**WHAT IS NEEDED**.
Omit all pictures, then retype the data exactly as given.

++++++++++++++++++++

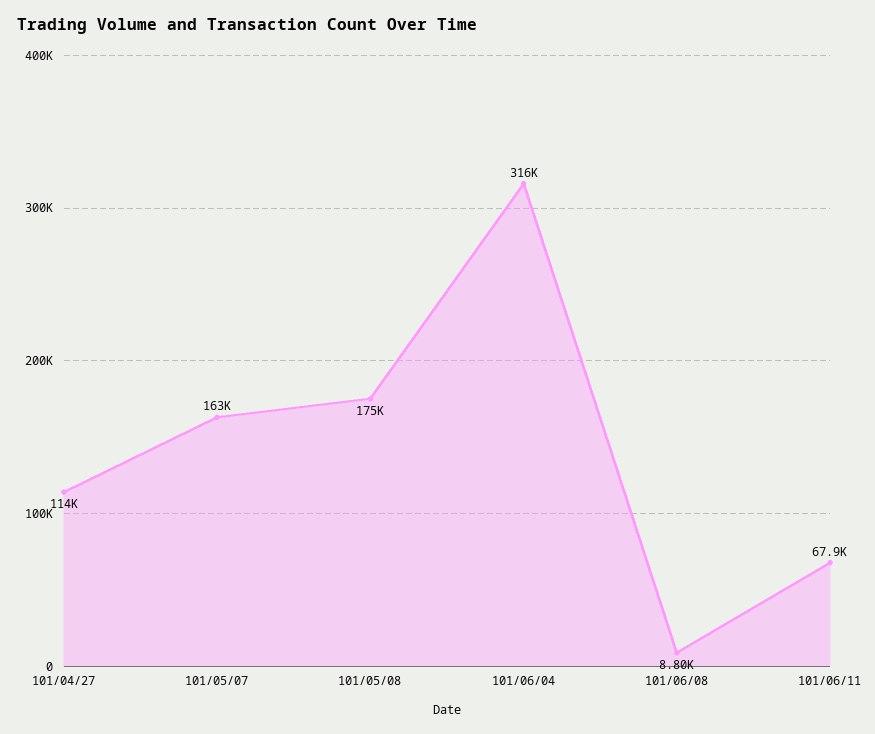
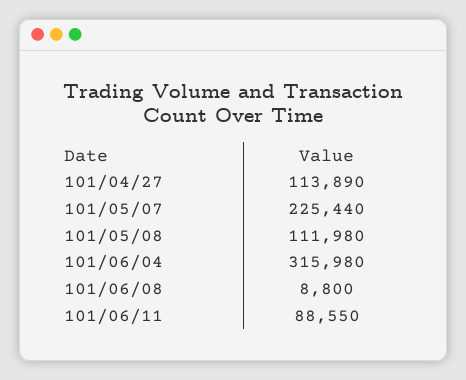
  {
    "101/04/27": 113890,
-   "101/05/07": 163000,
+   "101/05/07": 225440,
-   "101/05/08": 175000,
+   "101/05/08": 111980,
    "101/06/04": 315980,
    "101/06/08": 8800,
-   "101/06/11": 67900
+   "101/06/11": 88550
  }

++++++++++++++++++++

**EXPECTED OUTPUT**.
  {
    "101/04/27": 113890,
-   "101/05/07": 163000,
+   "101/05/07": 225440,
-   "101/05/08": 175000,
+   "101/05/08": 111980,
    "101/06/04": 315980,
    "101/06/08": 8800,
-   "101/06/11": 67900
+   "101/06/11": 88550
  }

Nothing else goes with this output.